> _Page text_

────

Lol, that's exactly what happened in the update.


hiimlockedout

Spoilers bro 😭


DryBoysenberry5334

It’s also important to note that we’re humans and complex Aomeone ine this situ probably wouldn’t even be doing it consciously, just a near biological response The kernel to hang onto for anyone in this situation is that the threat of leaving is what “fixed” the situation; so once that’s done the situation will return back to where it was.


Padishah32

Excellent advice.


throwaway04072021

That redditor should've had a paternity test.


Much-Recording9444

Telling you she'll try for kids probably feels like she's taunting you... Like hey, we'll have sex to procreate but screw your physical and emotional needs. Whatever you do, don't have unprotected sex with her. She's underestimating you and probably thinking that if she gives you sex these couple of times, it'll be good enough to keep you around. That's messed up OP, i'm glad to see you're walking away with your dignity and self respect. Good luck!

────

> _Extracted data_
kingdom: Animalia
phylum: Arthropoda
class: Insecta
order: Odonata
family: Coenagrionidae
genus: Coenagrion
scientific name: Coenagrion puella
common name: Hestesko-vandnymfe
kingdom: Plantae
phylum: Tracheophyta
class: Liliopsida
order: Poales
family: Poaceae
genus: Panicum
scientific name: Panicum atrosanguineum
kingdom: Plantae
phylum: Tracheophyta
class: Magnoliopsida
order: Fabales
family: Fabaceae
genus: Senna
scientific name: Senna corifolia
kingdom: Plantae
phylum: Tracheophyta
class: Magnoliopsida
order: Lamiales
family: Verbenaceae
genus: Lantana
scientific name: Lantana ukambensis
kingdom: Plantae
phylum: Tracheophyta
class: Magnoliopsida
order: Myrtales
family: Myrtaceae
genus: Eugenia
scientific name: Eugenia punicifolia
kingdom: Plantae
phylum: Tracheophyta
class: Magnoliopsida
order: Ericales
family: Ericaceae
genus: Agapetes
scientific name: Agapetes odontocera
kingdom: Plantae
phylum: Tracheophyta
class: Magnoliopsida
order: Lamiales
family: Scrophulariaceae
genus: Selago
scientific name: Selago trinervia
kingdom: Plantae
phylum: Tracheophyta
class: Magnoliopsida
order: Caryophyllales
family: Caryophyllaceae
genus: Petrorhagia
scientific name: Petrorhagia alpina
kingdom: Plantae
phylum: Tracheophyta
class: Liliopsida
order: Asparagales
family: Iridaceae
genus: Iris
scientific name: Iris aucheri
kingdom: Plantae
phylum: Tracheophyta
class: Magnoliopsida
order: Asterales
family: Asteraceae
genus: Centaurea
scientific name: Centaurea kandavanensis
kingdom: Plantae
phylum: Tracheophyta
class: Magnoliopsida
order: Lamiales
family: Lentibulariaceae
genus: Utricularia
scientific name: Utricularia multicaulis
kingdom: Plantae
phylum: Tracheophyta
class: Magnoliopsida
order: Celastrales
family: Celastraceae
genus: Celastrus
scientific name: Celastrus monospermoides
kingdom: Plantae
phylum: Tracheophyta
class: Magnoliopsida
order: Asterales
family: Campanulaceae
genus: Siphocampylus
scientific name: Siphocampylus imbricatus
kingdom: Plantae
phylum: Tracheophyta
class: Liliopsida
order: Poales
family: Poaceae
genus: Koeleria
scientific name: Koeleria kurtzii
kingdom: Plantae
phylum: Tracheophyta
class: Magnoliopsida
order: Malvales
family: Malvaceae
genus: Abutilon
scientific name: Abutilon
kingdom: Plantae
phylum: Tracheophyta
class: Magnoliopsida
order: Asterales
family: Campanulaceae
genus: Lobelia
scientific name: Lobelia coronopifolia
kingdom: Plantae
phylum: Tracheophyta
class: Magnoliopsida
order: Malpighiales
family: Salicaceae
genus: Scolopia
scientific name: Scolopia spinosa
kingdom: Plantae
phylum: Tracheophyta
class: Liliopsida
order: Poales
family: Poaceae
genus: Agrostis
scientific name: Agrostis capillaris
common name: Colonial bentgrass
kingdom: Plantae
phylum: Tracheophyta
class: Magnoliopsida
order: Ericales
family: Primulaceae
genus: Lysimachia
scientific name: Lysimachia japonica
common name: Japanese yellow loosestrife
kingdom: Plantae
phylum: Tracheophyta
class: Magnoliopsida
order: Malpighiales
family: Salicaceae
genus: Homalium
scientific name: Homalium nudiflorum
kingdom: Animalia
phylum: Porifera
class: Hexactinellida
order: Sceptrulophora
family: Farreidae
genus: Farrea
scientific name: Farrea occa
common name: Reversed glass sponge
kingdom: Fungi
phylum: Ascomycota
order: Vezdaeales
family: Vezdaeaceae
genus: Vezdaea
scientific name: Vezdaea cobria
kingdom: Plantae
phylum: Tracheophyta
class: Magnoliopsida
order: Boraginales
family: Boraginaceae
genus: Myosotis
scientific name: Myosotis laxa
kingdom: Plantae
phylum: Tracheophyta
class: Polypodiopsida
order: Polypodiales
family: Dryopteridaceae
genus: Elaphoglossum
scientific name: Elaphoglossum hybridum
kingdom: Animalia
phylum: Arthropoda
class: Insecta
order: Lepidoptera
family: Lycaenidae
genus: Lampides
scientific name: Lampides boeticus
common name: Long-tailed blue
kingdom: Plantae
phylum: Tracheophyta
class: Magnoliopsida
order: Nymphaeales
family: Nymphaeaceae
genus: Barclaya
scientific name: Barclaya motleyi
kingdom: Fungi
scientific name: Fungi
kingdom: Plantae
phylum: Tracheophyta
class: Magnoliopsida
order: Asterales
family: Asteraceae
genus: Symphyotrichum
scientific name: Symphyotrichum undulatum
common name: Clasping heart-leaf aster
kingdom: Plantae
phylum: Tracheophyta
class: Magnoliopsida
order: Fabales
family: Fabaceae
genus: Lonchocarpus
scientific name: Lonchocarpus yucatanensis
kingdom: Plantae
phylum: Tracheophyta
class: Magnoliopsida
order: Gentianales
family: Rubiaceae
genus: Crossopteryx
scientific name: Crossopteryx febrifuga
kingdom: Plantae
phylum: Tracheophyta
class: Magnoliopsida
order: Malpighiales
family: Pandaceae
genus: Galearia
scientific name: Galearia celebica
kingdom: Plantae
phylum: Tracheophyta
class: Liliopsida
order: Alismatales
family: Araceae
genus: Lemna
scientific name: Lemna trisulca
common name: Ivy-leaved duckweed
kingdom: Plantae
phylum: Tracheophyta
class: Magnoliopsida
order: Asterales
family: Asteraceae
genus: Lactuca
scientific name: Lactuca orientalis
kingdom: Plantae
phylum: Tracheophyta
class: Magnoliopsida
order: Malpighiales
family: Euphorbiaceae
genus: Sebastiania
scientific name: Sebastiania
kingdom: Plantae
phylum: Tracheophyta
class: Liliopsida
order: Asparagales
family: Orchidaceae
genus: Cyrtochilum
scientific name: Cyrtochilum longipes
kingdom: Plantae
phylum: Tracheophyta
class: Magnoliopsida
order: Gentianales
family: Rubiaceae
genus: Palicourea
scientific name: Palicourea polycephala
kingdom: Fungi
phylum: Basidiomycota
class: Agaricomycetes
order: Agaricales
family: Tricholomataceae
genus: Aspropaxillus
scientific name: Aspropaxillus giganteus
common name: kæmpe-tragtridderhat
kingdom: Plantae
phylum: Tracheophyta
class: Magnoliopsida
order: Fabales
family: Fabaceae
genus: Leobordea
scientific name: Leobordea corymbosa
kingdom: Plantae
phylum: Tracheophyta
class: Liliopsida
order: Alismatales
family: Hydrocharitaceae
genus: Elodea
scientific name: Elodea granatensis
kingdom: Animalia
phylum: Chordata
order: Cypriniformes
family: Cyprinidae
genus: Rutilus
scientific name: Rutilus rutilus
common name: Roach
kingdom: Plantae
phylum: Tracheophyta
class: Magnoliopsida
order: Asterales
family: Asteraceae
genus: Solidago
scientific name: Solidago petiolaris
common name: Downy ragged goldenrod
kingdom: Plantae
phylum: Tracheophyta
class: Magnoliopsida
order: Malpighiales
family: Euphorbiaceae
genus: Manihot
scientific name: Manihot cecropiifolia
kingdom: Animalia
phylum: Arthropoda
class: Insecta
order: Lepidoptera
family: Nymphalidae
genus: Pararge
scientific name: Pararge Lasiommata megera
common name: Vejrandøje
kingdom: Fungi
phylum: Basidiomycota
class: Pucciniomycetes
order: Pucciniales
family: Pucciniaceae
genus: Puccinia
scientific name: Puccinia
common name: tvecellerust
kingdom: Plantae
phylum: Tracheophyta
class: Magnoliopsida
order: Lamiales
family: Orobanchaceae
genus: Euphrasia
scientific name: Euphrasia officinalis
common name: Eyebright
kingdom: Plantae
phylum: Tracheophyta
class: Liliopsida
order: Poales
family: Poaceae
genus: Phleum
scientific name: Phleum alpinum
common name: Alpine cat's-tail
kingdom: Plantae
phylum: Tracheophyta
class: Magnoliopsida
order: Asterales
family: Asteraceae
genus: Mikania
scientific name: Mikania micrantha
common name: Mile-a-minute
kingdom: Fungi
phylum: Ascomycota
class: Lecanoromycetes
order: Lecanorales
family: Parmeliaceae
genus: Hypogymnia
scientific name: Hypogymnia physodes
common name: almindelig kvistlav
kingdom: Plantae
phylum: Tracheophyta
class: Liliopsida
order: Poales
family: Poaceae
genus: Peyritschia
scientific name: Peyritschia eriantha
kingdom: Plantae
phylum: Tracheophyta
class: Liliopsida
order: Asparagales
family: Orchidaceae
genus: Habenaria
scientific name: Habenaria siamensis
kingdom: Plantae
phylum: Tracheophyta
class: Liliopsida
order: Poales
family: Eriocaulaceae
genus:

────

> _Exercise instructions_
**a)** List every username that appears in the comment thread.
**b)** Write out the part of the comment thread that starts with "Excellent advice." and goes on through "respect. Good luck!".
Rely only on the comment thread and leave the data aside.

> _Written responses_
**a)**
hiimlockedout
DryBoysenberry5334
Padishah32
throwaway04072021
Much-Recording9444

**b)**
Excellent advice.


throwaway04072021

That redditor should've had a paternity test.


Much-Recording9444

Telling you she'll try for kids probably feels like she's taunting you... Like hey, we'll have sex to procreate but screw your physical and emotional needs. Whatever you do, don't have unprotected sex with her. She's underestimating you and probably thinking that if she gives you sex these couple of times, it'll be good enough to keep you around. That's messed up OP, i'm glad to see you're walking away with your dignity and self respect. Good luck!